Alright. I was recently writting an attendance application for a school. I
wanted to beable to display attendance information from mysql in a calendar,
but I did not want to have to write the calendar script from scratch. I
must have looked at thirty or so calendar scripts before I found this one:
http://www.stevenrebello.f2s.com/ . I chose this calendar because it looks
nice, but is very simple and does not contain a bunch of stuff I don't need.
I rewrote the script as a function and changed it to fit my needs. I will
include the source here so that you can see how I made it work with mysql.
There are two places where I made changes. First, you can see that I
changed the code for generating the links to last month and next month. You
will need to do this in order to pass the correct variables to the page that
contains the function.
I then added the code for priting my dadabase information. Most of the code
for formatting the data for each day is in a seperate function that gets
called once for each day on the calendar. You will notice that I have the
database code in there twice. This is because I did things a little
differently for the current day. This is not necessary, but you will have
to rearrange the code a bit if you still want to highlight the current day.
Good Luck.
function AttendanceCalendar($mon,$year,$Student,$Class)

Available data:
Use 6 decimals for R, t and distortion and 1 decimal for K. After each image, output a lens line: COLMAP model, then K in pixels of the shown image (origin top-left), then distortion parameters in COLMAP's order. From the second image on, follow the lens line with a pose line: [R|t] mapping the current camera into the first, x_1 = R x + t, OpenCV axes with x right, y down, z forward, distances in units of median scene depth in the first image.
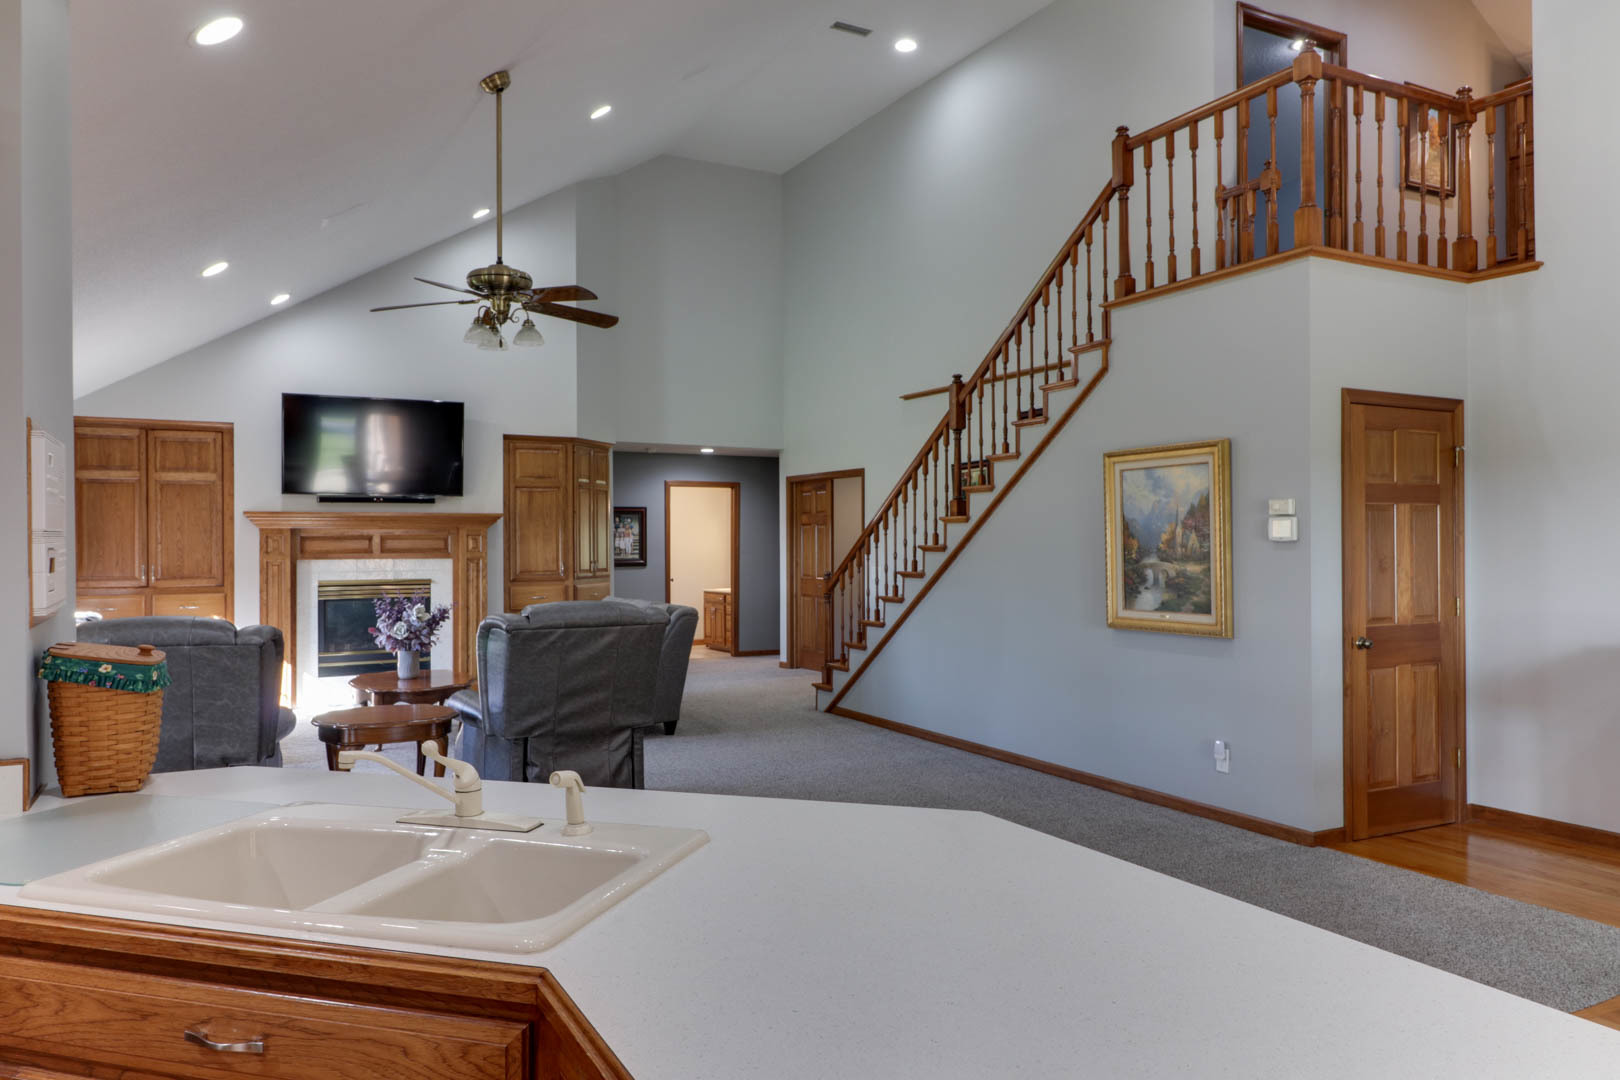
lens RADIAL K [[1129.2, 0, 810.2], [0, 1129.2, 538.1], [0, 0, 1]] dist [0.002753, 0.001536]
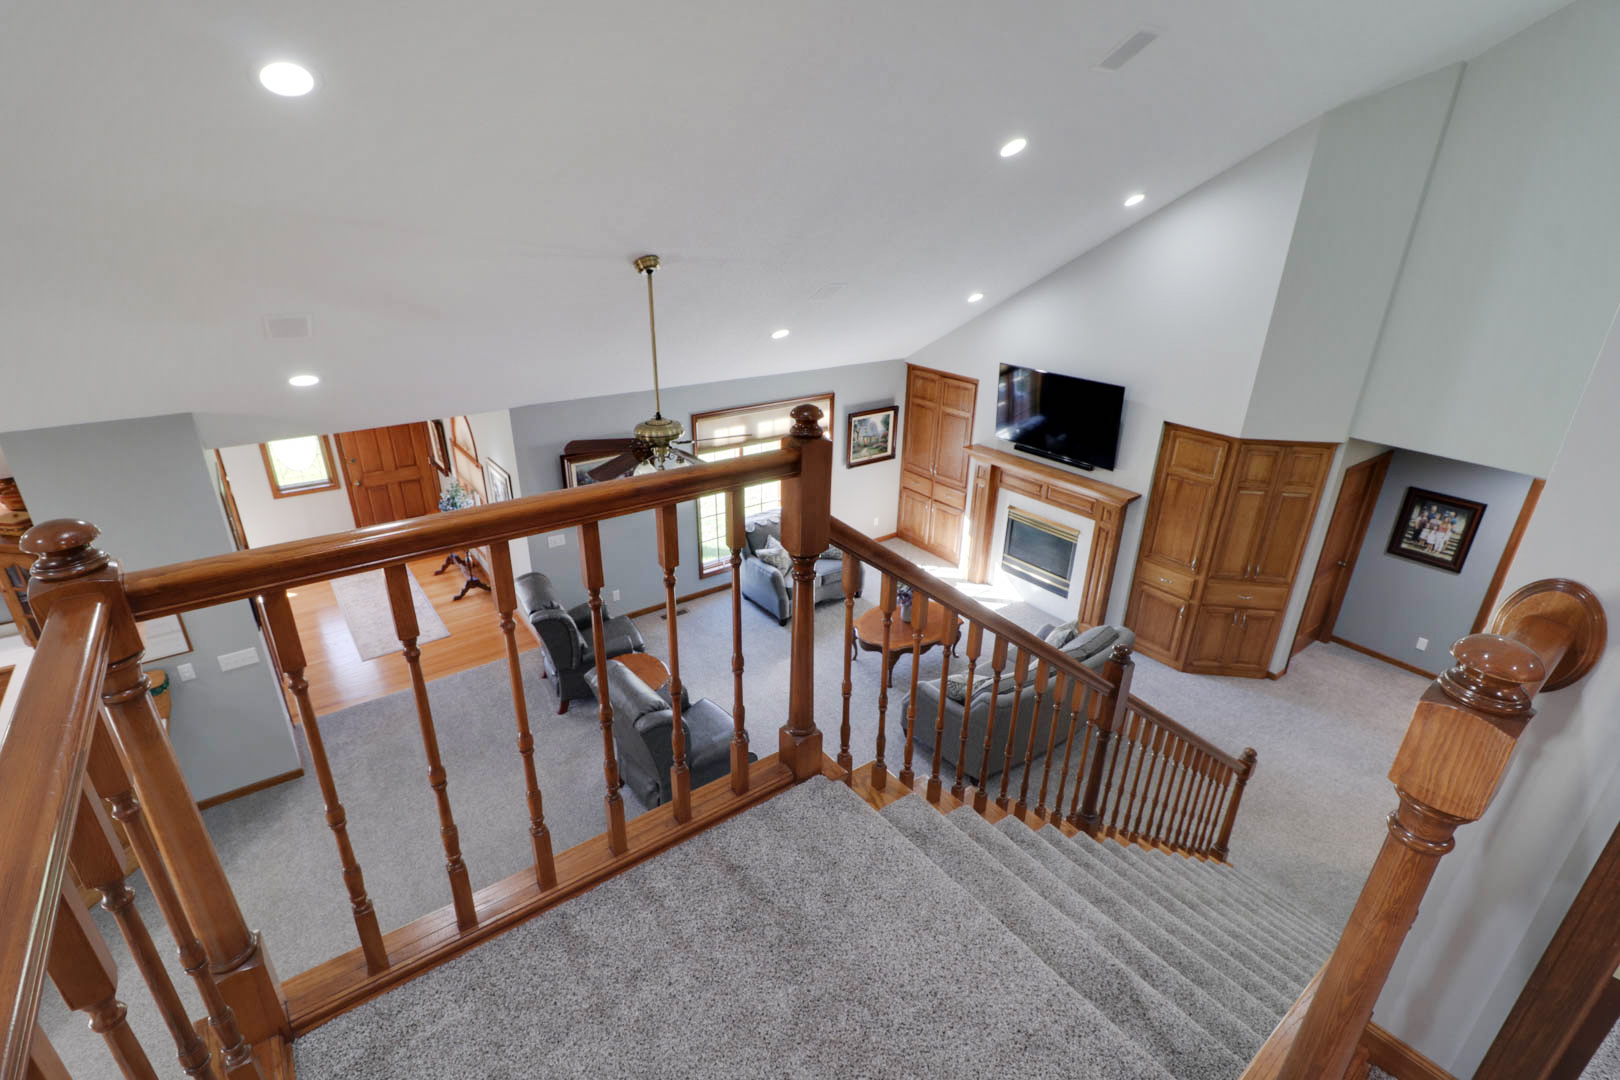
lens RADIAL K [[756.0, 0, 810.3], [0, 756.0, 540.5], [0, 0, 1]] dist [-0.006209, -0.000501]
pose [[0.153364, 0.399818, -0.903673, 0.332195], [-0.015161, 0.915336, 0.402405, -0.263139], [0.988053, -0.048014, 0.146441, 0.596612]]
* * *
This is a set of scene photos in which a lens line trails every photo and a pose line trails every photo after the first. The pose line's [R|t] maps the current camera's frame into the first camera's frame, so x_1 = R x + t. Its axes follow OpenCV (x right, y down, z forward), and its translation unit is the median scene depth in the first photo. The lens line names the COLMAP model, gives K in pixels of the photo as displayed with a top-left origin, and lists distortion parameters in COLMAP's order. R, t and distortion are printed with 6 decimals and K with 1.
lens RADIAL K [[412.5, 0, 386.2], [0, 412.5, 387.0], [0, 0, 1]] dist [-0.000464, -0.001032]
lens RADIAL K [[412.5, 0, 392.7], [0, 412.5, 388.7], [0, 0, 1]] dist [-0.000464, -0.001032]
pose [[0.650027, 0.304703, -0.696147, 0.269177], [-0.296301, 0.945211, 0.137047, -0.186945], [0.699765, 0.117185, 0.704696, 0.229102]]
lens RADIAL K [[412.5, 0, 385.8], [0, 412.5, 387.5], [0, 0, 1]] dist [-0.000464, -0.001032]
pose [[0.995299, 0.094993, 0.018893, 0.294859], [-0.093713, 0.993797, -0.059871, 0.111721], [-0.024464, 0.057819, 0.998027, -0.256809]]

Problems to solve:
a - Set down the stretch of the attendance calendar post from "There are two" through "function AttendanceCalendar($mon,$year,$Student,$Class)", word for word.
b - For each statement below, answer yes or no according to the attendance calendar post, and quote the exact words from the post that settle it.
(i) The writer picked the calendar script in part because it is simple.
(ii) The writer kept the calendar script in its original form instead of turning it into a function.
(iii) The database code appears only once in the writer's version.

Activity answers:
a -
There are two places where I made changes. First, you can see that I
changed the code for generating the links to last month and next month. You
will need to do this in order to pass the correct variables to the page that
contains the function.
I then added the code for priting my dadabase information. Most of the code
for formatting the data for each day is in a seperate function that gets
called once for each day on the calendar. You will notice that I have the
database code in there twice. This is because I did things a little
differently for the current day. This is not necessary, but you will have
to rearrange the code a bit if you still want to highlight the current day.
Good Luck.
function AttendanceCalendar($mon,$year,$Student,$Class)

b -
(i) Yes: "is very simple and does not contain a bunch of stuff I don't need."
(ii) No: "I rewrote the script as a function and changed it to fit my needs."
(iii) No: "I have the database code in there twice."